▽
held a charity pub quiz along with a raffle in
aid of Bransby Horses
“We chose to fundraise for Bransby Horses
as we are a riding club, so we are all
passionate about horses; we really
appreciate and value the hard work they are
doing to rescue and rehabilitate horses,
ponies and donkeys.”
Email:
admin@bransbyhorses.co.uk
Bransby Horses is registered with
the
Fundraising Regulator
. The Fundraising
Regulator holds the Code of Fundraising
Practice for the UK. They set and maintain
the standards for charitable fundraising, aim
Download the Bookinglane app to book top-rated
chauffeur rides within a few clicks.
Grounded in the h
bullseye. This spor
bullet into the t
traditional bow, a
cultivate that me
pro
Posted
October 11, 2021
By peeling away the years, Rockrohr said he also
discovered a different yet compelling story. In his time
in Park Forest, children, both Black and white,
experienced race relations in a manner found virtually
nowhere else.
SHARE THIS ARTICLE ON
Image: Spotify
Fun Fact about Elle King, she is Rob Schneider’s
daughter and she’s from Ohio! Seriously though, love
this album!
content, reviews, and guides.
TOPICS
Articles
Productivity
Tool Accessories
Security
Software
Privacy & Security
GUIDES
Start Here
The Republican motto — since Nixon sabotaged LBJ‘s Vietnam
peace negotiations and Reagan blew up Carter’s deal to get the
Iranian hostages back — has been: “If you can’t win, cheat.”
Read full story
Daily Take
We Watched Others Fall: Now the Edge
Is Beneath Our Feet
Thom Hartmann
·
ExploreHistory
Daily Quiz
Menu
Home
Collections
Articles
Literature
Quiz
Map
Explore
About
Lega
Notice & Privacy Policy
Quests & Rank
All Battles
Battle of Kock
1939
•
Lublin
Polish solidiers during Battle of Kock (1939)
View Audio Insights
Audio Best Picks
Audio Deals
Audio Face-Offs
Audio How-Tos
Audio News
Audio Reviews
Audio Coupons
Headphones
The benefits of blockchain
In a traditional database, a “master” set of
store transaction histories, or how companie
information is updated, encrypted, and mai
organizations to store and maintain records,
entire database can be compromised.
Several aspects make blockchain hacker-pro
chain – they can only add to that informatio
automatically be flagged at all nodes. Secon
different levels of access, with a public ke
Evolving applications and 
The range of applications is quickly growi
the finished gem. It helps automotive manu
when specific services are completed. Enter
△
__EXERCISE__
Once the listing above has been read, restate it exactly.

__SOLUTION BELOW__
held a charity pub quiz along with a raffle in
aid of Bransby Horses
“We chose to fundraise for Bransby Horses
as we are a riding club, so we are all
passionate about horses; we really
appreciate and value the hard work they are
doing to rescue and rehabilitate horses,
ponies and donkeys.”
Email:
admin@bransbyhorses.co.uk
Bransby Horses is registered with
the
Fundraising Regulator
. The Fundraising
Regulator holds the Code of Fundraising
Practice for the UK. They set and maintain
the standards for charitable fundraising, aim
Download the Bookinglane app to book top-rated
chauffeur rides within a few clicks.
Grounded in the h
bullseye. This spor
bullet into the t
traditional bow, a
cultivate that me
pro
Posted
October 11, 2021
By peeling away the years, Rockrohr said he also
discovered a different yet compelling story. In his time
in Park Forest, children, both Black and white,
experienced race relations in a manner found virtually
nowhere else.
SHARE THIS ARTICLE ON
Image: Spotify
Fun Fact about Elle King, she is Rob Schneider’s
daughter and she’s from Ohio! Seriously though, love
this album!
content, reviews, and guides.
TOPICS
Articles
Productivity
Tool Accessories
Security
Software
Privacy & Security
GUIDES
Start Here
The Republican motto — since Nixon sabotaged LBJ‘s Vietnam
peace negotiations and Reagan blew up Carter’s deal to get the
Iranian hostages back — has been: “If you can’t win, cheat.”
Read full story
Daily Take
We Watched Others Fall: Now the Edge
Is Beneath Our Feet
Thom Hartmann
·
ExploreHistory
Daily Quiz
Menu
Home
Collections
Articles
Literature
Quiz
Map
Explore
About
Lega
Notice & Privacy Policy
Quests & Rank
All Battles
Battle of Kock
1939
•
Lublin
Polish solidiers during Battle of Kock (1939)
View Audio Insights
Audio Best Picks
Audio Deals
Audio Face-Offs
Audio How-Tos
Audio News
Audio Reviews
Audio Coupons
Headphones
The benefits of blockchain
In a traditional database, a “master” set of
store transaction histories, or how companie
information is updated, encrypted, and mai
organizations to store and maintain records,
entire database can be compromised.
Several aspects make blockchain hacker-pro
chain – they can only add to that informatio
automatically be flagged at all nodes. Secon
different levels of access, with a public ke
Evolving applications and 
The range of applications is quickly growi
the finished gem. It helps automotive manu
when specific services are completed. Enter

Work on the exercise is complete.